Is the conservative movement rooted in self-evident truths that reflect the enduring nature and purpose of human beings? If the answer is yes, then our next steps are clear. We have a responsibility to remain true to these founding principles, show that our ideas lift all, and ground Americans in what makes us “indivisible.”
1. Our principles are rooted in reality and deeply entwined with human flourishing. To abandon them would be to acquiesce to nihilism. Marriage reduces the probability of child poverty by 80 percent. Work-based welfare recognizes that personal responsibility is essential to human dignity. Free enterprise allows individuals to use gifts cooperatively, innovating in ways that advance human welfare. A strong national defense contributes to peace by deterring bellicose nations.
2. Exit polls show a great deal of lopsidedness by demographic group. That may lead campaign strategists to cut their losses with a particular group, but conservatives cannot settle for walking away. Background and experience mean various demographic groups will have different first impressions of our first principles, but that doesn’t remove our responsibility to appeal to their best intentions and best interests. The single mother on welfare may reflexively accept liberal policies. But if we believe, as we profess, that long-term government dependency does not do justice to her dignity, we ought to be able to explain that in a way that allows her to aspire to a better future—particularly when it comes to her children.
Anyone who thinks that’s not possible should consider how low-income parents have clamored for school choice when they’re trapped in unsafe and failing government-monopoly schools. Meanwhile, the continuation of onerous policies may cause some to reevaluate longtime inclinations: The HHS mandate, representing an existential threat to Catholic and other faith-based institutions, could lead to questioning the centralized health-care policy that bred the beast. Conservative health-care alternatives provide better hope for the poor, and we need to be clear about that.
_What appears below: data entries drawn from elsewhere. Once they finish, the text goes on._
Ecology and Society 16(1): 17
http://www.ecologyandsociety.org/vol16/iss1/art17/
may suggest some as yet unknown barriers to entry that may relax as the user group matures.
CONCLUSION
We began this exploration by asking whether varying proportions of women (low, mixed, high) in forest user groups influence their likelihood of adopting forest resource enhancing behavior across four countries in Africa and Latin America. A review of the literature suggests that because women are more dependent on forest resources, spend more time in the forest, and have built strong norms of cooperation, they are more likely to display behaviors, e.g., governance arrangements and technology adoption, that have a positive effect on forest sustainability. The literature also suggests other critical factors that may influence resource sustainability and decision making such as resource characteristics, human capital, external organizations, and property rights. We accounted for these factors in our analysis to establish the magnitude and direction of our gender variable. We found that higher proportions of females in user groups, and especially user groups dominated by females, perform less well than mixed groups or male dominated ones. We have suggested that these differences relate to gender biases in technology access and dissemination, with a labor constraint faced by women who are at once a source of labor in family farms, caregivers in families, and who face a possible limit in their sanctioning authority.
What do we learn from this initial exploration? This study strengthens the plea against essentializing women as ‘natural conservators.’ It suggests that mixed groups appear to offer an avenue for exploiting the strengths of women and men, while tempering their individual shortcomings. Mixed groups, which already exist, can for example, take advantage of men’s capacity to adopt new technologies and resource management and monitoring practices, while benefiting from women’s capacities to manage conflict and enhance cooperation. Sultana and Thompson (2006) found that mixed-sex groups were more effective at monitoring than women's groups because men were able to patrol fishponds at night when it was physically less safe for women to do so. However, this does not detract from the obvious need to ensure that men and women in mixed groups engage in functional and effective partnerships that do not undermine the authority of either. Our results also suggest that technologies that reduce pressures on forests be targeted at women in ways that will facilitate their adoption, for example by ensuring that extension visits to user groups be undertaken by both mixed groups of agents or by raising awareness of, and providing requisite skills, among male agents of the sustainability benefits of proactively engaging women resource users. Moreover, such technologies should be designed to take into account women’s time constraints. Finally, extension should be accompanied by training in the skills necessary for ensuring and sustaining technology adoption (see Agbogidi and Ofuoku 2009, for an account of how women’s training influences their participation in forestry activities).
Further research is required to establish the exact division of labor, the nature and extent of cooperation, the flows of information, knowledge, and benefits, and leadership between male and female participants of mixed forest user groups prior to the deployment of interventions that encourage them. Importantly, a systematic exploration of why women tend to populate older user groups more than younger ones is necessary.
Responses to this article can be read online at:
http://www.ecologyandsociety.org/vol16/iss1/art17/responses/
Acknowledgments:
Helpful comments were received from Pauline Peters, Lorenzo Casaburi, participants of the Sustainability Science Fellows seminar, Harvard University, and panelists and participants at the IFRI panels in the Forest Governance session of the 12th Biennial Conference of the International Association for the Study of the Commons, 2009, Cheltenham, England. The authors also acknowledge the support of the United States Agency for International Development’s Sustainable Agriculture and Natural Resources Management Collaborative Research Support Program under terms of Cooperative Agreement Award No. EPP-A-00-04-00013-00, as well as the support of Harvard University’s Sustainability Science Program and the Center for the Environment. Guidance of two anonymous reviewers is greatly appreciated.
3. Campaign scare tactics and gimmickry were remarkably effective this cycle. They took us backward on women’s dignity and divided us. Inoculation against such pandering, infantilizing, and divisiveness requires grounding in first principles—what some have called worldview training. That’s a dinner-table, church-foyer agenda that should begin this week.
Politics isn’t just about election season; it is the way we order our lives together. Politics is the way we figure out how to meet everyday needs, solve problems and sort out our differences. It’s about harmonizing diverse interests and building consensus about what’s worth pursuing as a society. We work out issues in all kinds of forums — from family room to boardroom to congressional hearing room, each with its own authority structure, each exercising a variety of roles and responsibilities.
Forming Americans with those sensibilities is a task that should keep us busy enough; we don’t have time for finger-pointing.
— Jennifer A. Marshall is director of the DeVos Center for Religion and Civil Society at The Heritage Foundation and author of the book “Now and Not Yet: Making Sense of Single Life in the Twenty-First Century.”